DATASET Block Start
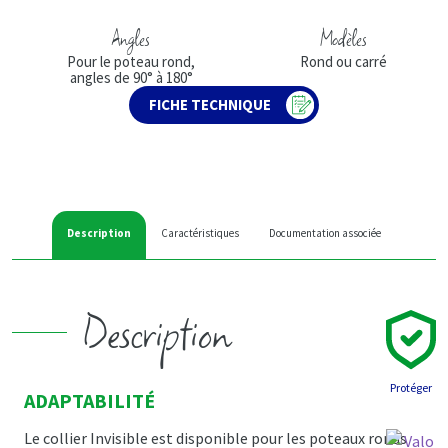
Angles
Modèles
Pour le poteau rond,
Rond ou carré
angles de 90° à 180°
FICHE TECHNIQUE
Description
Caractéristiques
Documentation associée
Description
Protéger
ADAPTABILITÉ
Le collier Invisible est disponible pour les poteaux ronds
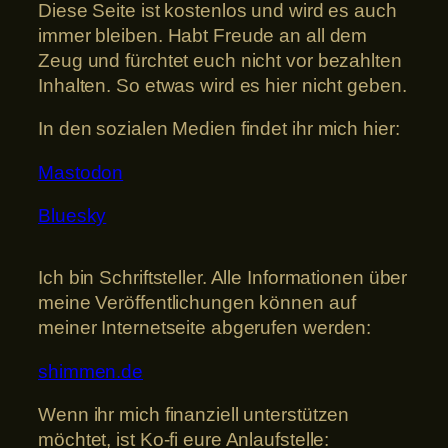
Diese Seite ist kostenlos und wird es auch
immer bleiben. Habt Freude an all dem
Zeug und fürchtet euch nicht vor bezahlten
Inhalten. So etwas wird es hier nicht geben.
In den sozialen Medien findet ihr mich hier:
Mastodon
Bluesky
Ich bin Schriftsteller. Alle Informationen über
meine Veröffentlichungen können auf
meiner Internetseite abgerufen werden:
shimmen.de
Wenn ihr mich finanziell unterstützen
möchtet, ist Ko-fi eure Anlaufstelle:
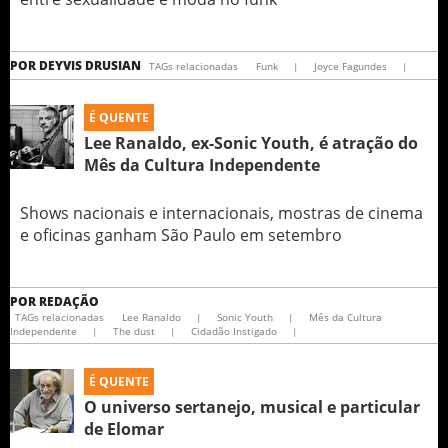
POR
DEYVIS DRUSIAN
TAGs relacionadas
Funk
|
Joyce Fagundes
|
É QUENTE
Lee Ranaldo, ex-Sonic Youth, é atração do
Mês da Cultura Independente
Shows nacionais e internacionais, mostras de cinema
e oficinas ganham São Paulo em setembro
POR
REDAÇÃO
TAGs relacionadas
Lee Ranaldo
|
Sonic Youth
|
Mês da Cultura
Independente
|
The dust
|
Cidadão Instigado
|
É QUENTE
O universo sertanejo, musical e particular
de Elomar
DATASET Block End
» **AIM OF THE TASK**
Copy out each line in the listing that has the word "hier".

» **OUTPUT BELOW**
Inhalten. So etwas wird es hier nicht geben.
In den sozialen Medien findet ihr mich hier:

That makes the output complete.